Vingt-deux obus sont tombés en deux jours, tuant huit civils, a indiqué à des journalistes Edmond Mulet, un haut responsable des opérations de maintien de la paix de l'ONU. Il a indiqué avoir contacté le gouvernement sud-soudanais et les partisans de l'ex-vice président Riek Machar pour leur demander de « cesser de cibler les locaux de l'ONU et les sites de protection » des civils et leur rappeler que de telles pratiques sont contraires aux lois humanitaires internationales. Les commandants des deux camps« savent où se trouvent ces sites de protection », a-t-il souligné.
- Problèmes alimentaires graves
Comme d'autres ONG avant elle, Amnesty International a dévoilé vendredi une enquête faisant état de violences extrêmes au Soudan du Sud. « Les personnes interrogées ont fourni des récits effrayants sur les forces gouvernementales incendiant des villages entiers, tuant et frappant les habitants, pillant le bétail et d'autres biens, commettant des actes de violences sexuelles et enlevant femmes et enfants », selon Amnesty.
Les civils parvenant à échapper aux combattants restent néanmoins en grand danger, arrachés à leurs foyers et privés de tout. Plus de la moitié des 12 millions de Sud-Soudanais dépendent aujourd'hui de l'aide humanitaire, dont 2,5 millions souffrent de problèmes alimentaires graves.
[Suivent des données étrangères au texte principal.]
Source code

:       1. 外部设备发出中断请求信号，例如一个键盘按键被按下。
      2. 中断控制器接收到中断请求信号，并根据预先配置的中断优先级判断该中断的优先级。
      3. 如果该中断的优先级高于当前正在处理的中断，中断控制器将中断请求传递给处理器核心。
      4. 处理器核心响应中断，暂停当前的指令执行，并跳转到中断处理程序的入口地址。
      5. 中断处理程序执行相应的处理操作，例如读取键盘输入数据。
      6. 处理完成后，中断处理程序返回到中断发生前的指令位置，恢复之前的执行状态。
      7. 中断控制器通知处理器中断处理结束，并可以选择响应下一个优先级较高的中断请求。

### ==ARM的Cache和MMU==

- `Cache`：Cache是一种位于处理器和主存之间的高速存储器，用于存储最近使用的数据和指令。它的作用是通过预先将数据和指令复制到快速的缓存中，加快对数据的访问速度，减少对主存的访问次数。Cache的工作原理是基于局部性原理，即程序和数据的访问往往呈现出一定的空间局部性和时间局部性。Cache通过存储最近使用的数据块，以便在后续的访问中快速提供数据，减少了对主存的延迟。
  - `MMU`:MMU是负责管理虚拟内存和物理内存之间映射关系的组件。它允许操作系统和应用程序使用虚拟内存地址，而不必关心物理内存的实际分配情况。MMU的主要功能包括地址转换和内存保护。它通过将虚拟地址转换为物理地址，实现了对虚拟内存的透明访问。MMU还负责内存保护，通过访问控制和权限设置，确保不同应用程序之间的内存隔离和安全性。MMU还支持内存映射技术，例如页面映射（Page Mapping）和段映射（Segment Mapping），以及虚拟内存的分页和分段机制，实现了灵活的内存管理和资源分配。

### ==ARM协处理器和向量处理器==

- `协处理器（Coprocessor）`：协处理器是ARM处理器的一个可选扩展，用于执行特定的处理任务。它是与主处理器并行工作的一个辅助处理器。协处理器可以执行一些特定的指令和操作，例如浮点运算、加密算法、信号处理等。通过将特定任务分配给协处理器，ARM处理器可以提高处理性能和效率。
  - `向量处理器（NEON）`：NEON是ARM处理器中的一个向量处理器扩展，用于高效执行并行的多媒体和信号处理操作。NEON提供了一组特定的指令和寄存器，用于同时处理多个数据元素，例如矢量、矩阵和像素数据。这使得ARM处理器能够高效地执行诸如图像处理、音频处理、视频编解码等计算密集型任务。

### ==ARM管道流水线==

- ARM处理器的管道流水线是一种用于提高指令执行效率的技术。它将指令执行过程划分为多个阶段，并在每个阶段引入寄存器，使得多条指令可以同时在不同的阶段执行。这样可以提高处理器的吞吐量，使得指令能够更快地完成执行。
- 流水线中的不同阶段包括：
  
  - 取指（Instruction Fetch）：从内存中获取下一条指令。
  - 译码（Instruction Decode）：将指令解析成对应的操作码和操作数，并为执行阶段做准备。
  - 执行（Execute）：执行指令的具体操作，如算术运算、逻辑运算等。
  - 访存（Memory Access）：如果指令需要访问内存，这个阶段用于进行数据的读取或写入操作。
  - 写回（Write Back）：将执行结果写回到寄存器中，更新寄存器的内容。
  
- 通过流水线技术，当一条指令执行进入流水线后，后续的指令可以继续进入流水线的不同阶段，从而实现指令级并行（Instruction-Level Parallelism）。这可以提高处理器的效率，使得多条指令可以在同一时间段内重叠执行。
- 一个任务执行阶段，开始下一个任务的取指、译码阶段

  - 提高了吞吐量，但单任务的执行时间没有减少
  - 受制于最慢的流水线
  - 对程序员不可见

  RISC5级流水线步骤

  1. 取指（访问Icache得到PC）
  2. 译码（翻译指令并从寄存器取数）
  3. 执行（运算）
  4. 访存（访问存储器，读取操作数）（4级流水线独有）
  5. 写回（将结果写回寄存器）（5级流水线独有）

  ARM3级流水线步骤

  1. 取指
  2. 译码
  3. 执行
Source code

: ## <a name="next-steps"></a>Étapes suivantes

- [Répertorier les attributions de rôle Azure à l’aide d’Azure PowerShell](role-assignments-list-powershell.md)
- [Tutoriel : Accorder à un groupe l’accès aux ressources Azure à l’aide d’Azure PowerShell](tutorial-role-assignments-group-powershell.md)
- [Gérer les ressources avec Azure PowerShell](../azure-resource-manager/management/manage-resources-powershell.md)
Aucun camp ne voulant faire de compromis — tous les cessez-le-feu ont rapidement volé en éclat —, le meilleur espoir de cessation des combats réside dans l'arrivée de la saison des pluies, qui dure en principe d'avril à octobre et rend généralement les routes impraticables aux véhicules militaires. « Maigre consolation », grogne Paul Critchley de MSF, « la pluie ne se mange pas ».